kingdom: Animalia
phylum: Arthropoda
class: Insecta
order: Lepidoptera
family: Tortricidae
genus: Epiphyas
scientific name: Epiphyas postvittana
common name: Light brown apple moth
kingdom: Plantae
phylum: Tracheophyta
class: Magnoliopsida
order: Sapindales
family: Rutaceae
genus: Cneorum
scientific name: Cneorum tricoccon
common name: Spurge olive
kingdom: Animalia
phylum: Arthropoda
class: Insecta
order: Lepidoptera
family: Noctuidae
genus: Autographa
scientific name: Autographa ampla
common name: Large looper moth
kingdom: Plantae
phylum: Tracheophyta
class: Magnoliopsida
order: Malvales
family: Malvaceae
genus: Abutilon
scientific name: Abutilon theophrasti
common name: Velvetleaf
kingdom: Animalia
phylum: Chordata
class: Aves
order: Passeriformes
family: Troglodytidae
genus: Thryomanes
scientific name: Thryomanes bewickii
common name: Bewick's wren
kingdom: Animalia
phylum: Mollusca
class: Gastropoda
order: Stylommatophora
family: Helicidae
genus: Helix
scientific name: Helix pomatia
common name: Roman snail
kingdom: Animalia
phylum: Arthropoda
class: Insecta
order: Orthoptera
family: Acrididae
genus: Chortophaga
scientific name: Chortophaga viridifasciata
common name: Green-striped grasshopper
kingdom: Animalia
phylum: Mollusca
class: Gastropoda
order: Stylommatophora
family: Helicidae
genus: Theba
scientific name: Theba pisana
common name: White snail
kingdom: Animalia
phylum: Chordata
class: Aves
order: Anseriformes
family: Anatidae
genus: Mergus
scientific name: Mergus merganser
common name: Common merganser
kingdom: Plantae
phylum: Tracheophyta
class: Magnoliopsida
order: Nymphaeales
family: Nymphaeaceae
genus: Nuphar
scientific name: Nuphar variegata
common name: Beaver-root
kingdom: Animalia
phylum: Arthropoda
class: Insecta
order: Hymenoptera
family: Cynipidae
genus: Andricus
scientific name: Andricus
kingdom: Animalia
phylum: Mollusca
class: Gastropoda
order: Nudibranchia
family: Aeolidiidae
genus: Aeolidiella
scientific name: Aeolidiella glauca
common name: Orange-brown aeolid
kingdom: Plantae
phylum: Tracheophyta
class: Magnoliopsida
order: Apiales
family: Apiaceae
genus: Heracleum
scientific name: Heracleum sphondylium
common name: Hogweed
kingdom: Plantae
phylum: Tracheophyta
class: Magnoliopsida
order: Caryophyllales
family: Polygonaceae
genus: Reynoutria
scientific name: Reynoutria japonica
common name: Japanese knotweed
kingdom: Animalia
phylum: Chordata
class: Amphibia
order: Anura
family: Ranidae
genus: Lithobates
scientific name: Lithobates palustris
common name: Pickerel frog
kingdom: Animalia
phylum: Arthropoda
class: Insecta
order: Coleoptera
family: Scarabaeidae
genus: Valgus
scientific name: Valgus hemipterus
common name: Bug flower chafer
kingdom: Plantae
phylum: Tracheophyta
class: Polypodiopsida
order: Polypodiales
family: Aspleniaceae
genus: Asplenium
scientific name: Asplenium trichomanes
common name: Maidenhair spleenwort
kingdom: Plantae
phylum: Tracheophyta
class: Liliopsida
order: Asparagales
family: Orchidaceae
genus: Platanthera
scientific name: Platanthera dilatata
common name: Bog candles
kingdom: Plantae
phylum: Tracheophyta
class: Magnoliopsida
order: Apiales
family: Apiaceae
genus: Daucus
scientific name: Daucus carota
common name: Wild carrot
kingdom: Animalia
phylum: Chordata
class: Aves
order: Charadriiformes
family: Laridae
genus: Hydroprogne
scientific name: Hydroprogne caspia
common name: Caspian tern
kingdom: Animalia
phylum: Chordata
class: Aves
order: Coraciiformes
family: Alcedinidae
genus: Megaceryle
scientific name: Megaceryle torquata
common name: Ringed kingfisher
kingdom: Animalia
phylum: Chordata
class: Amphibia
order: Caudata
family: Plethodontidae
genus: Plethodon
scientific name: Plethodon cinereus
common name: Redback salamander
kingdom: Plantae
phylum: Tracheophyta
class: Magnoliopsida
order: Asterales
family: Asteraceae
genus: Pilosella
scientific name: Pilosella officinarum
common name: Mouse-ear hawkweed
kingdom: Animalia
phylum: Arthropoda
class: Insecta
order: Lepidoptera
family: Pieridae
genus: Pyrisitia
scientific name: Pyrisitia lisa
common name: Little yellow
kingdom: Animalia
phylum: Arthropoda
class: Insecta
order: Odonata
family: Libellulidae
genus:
_ _ _ _ _
» GIVEN EXERCISE
Write out every line of all the entries above, from kingdom to common name, with no changes.

» TASK OUTPUT
kingdom: Animalia
phylum: Arthropoda
class: Insecta
order: Lepidoptera
family: Tortricidae
genus: Epiphyas
scientific name: Epiphyas postvittana
common name: Light brown apple moth
kingdom: Plantae
phylum: Tracheophyta
class: Magnoliopsida
order: Sapindales
family: Rutaceae
genus: Cneorum
scientific name: Cneorum tricoccon
common name: Spurge olive
kingdom: Animalia
phylum: Arthropoda
class: Insecta
order: Lepidoptera
family: Noctuidae
genus: Autographa
scientific name: Autographa ampla
common name: Large looper moth
kingdom: Plantae
phylum: Tracheophyta
class: Magnoliopsida
order: Malvales
family: Malvaceae
genus: Abutilon
scientific name: Abutilon theophrasti
common name: Velvetleaf
kingdom: Animalia
phylum: Chordata
class: Aves
order: Passeriformes
family: Troglodytidae
genus: Thryomanes
scientific name: Thryomanes bewickii
common name: Bewick's wren
kingdom: Animalia
phylum: Mollusca
class: Gastropoda
order: Stylommatophora
family: Helicidae
genus: Helix
scientific name: Helix pomatia
common name: Roman snail
kingdom: Animalia
phylum: Arthropoda
class: Insecta
order: Orthoptera
family: Acrididae
genus: Chortophaga
scientific name: Chortophaga viridifasciata
common name: Green-striped grasshopper
kingdom: Animalia
phylum: Mollusca
class: Gastropoda
order: Stylommatophora
family: Helicidae
genus: Theba
scientific name: Theba pisana
common name: White snail
kingdom: Animalia
phylum: Chordata
class: Aves
order: Anseriformes
family: Anatidae
genus: Mergus
scientific name: Mergus merganser
common name: Common merganser
kingdom: Plantae
phylum: Tracheophyta
class: Magnoliopsida
order: Nymphaeales
family: Nymphaeaceae
genus: Nuphar
scientific name: Nuphar variegata
common name: Beaver-root
kingdom: Animalia
phylum: Arthropoda
class: Insecta
order: Hymenoptera
family: Cynipidae
genus: Andricus
scientific name: Andricus
kingdom: Animalia
phylum: Mollusca
class: Gastropoda
order: Nudibranchia
family: Aeolidiidae
genus: Aeolidiella
scientific name: Aeolidiella glauca
common name: Orange-brown aeolid
kingdom: Plantae
phylum: Tracheophyta
class: Magnoliopsida
order: Apiales
family: Apiaceae
genus: Heracleum
scientific name: Heracleum sphondylium
common name: Hogweed
kingdom: Plantae
phylum: Tracheophyta
class: Magnoliopsida
order: Caryophyllales
family: Polygonaceae
genus: Reynoutria
scientific name: Reynoutria japonica
common name: Japanese knotweed
kingdom: Animalia
phylum: Chordata
class: Amphibia
order: Anura
family: Ranidae
genus: Lithobates
scientific name: Lithobates palustris
common name: Pickerel frog
kingdom: Animalia
phylum: Arthropoda
class: Insecta
order: Coleoptera
family: Scarabaeidae
genus: Valgus
scientific name: Valgus hemipterus
common name: Bug flower chafer
kingdom: Plantae
phylum: Tracheophyta
class: Polypodiopsida
order: Polypodiales
family: Aspleniaceae
genus: Asplenium
scientific name: Asplenium trichomanes
common name: Maidenhair spleenwort
kingdom: Plantae
phylum: Tracheophyta
class: Liliopsida
order: Asparagales
family: Orchidaceae
genus: Platanthera
scientific name: Platanthera dilatata
common name: Bog candles
kingdom: Plantae
phylum: Tracheophyta
class: Magnoliopsida
order: Apiales
family: Apiaceae
genus: Daucus
scientific name: Daucus carota
common name: Wild carrot
kingdom: Animalia
phylum: Chordata
class: Aves
order: Charadriiformes
family: Laridae
genus: Hydroprogne
scientific name: Hydroprogne caspia
common name: Caspian tern
kingdom: Animalia
phylum: Chordata
class: Aves
order: Coraciiformes
family: Alcedinidae
genus: Megaceryle
scientific name: Megaceryle torquata
common name: Ringed kingfisher
kingdom: Animalia
phylum: Chordata
class: Amphibia
order: Caudata
family: Plethodontidae
genus: Plethodon
scientific name: Plethodon cinereus
common name: Redback salamander
kingdom: Plantae
phylum: Tracheophyta
class: Magnoliopsida
order: Asterales
family: Asteraceae
genus: Pilosella
scientific name: Pilosella officinarum
common name: Mouse-ear hawkweed
kingdom: Animalia
phylum: Arthropoda
class: Insecta
order: Lepidoptera
family: Pieridae
genus: Pyrisitia
scientific name: Pyrisitia lisa
common name: Little yellow
kingdom: Animalia
phylum: Arthropoda
class: Insecta
order: Odonata
family: Libellulidae
genus:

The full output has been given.